Sous la pression des députés, la caisse est alors fermée à clef. Une loi interdit d'accroître la durée d'amortissement : celui qui voudra glisser une nouvelle béance dans la caisse devra lui donner de nouvelles recettes. Le Conseil constitutionnel donne un second tour de clef en affirmant que cette loi est organique, et donc plus difficile à changer. Mais c'est trop dur. Hanté par le démon de la crise, le gouvernement fait sauter la serrure. La loi votée la semaine dernière par les sénateurs fait coup double, en prolongeant l'échéancier jusqu'en 2025, et en donnant 3 milliards d'euros par an de recettes supplémentaires à la Cades via la suppression de niches fiscales. Moyennant quoi le gouvernement Fillon déverse une brouette de… 80 milliards d'euros. La dette de la Cades passera ainsi de 87 milliards prévu fin 2010 à plus de 160 milliards fin 2011. Une dette « pour solde de tout compte » multipliée par huit en quinze ans…

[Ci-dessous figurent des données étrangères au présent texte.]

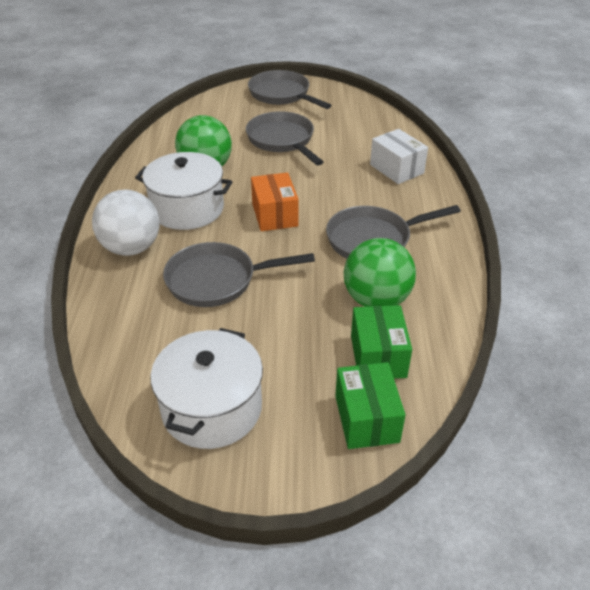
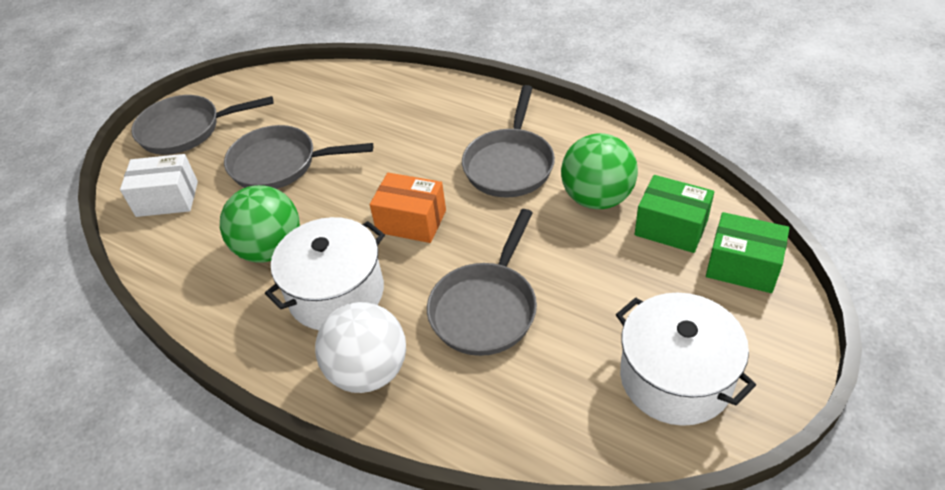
camera: 55 degrees left, 5 degrees up
(396, 169) = (413, 103): white box -> white box (167, 199)

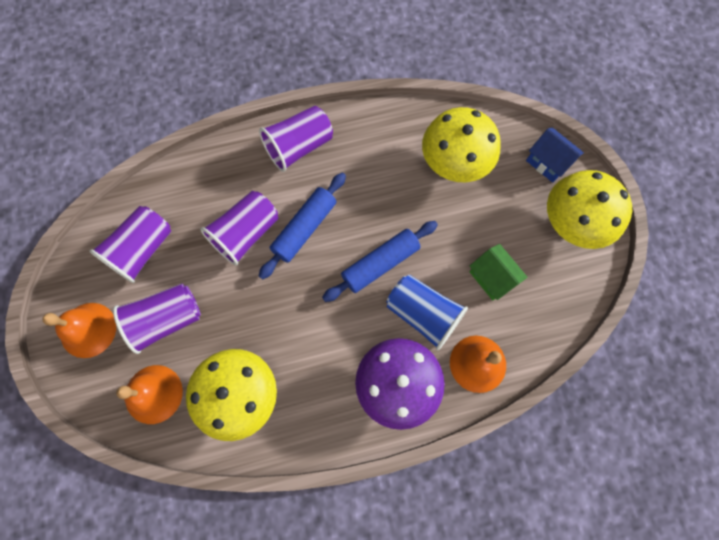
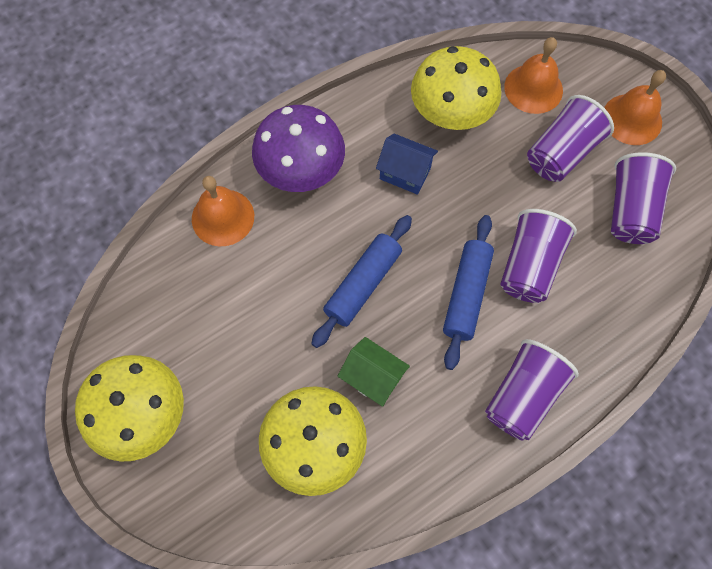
camera: 160 degrees right, 5 degrees down
(423, 314) = (296, 247): blue cup -> none
(492, 277) = (229, 313): green house -> green house (373, 378)
(547, 162) = (190, 493): blue house -> blue house (405, 173)

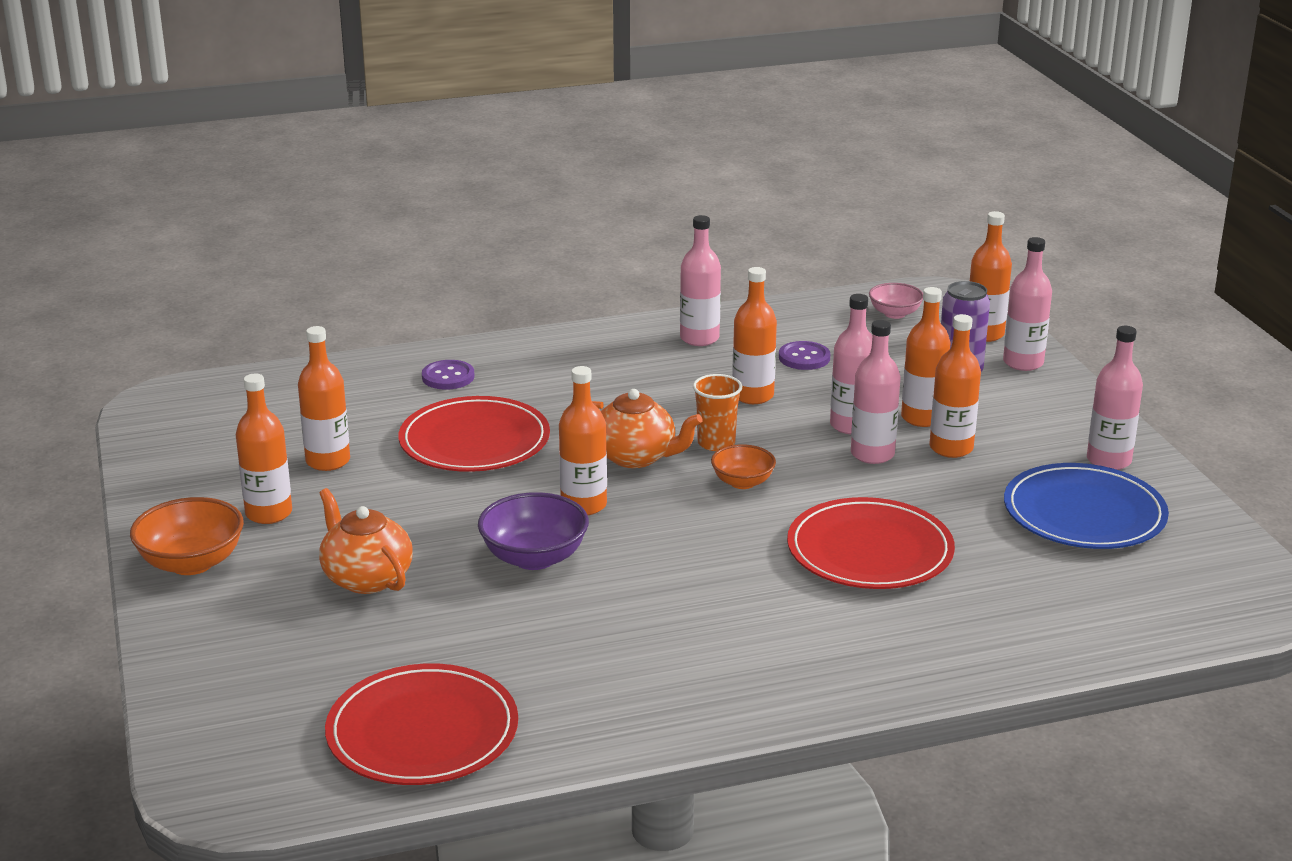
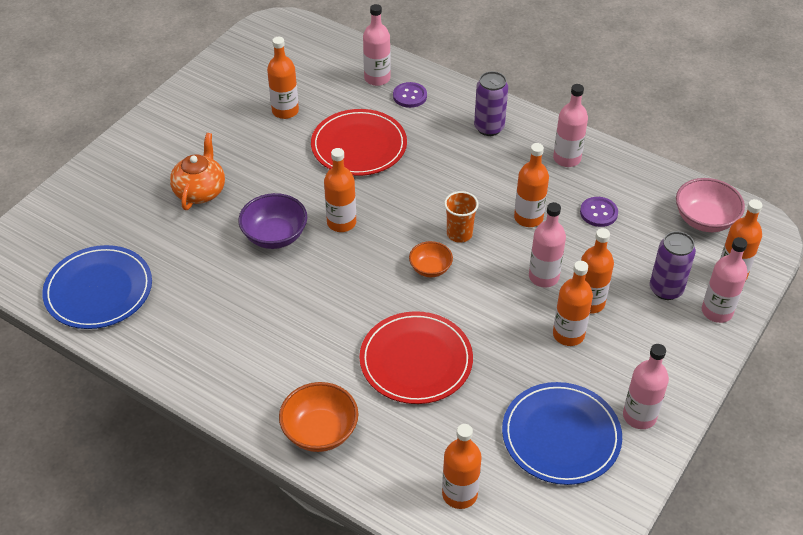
camera: 50 degrees right, 20 degrees up
(192, 563) = (157, 129): orange bowl -> orange bowl (320, 431)
(269, 513) = (221, 124): orange bottle -> orange bottle (459, 494)
(422, 731) = (99, 290): red plate -> blue plate
(580, 357) = (489, 127): none -> purple can
(636, 457) = (410, 212): orange teapot -> none
(872, 454) = (521, 304): pink bottle -> pink bottle (377, 78)
(895, 314) = (704, 220): pink bowl -> pink bowl, size x1.60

Evidemment, ces chiffres colossaux perdent leur impact quand le déficit de l'Etat dépasse 150 milliards sur une seule année. Mais une dette sociale de 160 milliards, c'est tout de même 13 % de la dette de l'Etat. C'est énorme. On pourrait même dire que c'est cadestrophique. Car la dette sociale est un non-sens. L'expression n'existe d'ailleurs qu'en français. Sur Google, elle renvoie à 154.000 pages contre seulement 16.000 pour l'anglais « social debt ». C'est une dette composée seulement de déficits de fonctionnement. En face, il n'y a aucun investissement susceptible de rapporter de l'argent à l'avenir, comme des routes ou une jeunesse hautement qualifiée. Et c'est la dette d'une assurance (assurance-santé, assurance-vieillesse). Or un assureur doit au contraire constituer des provisions, remplir les caisses, pour financer sans problème les risques qu'elle couvre.
Cette situation cadestrophique n'est évidemment pas la faute de la Cades. Le doux Patrice Ract-Madoux qui la dirige est un excellent fonctionnaire, tout comme son prédécesseur Benoît Jolivet. C'est d'ailleurs un gâchis que de voir l'Etat affecter ses grands commis à de telles missions. Non, le problème vient de plus haut. Du gouvernement. Que le prochain Premier ministre s'appelle François Fillon, Bruno Le Maire ou Jean-Louis Borloo, il devra commencer par aller aux Alcooliques anonymes de la dette. Essayer de comprendre comment on a bien pu en arriver là. Puis agir enfin. Dans le cas contraire, il pourrait vite encourir l'un des aimables qualificatifs du capitaine Haddock comme bachi-bouzouk, sapajou, ou mérinos mal peigné.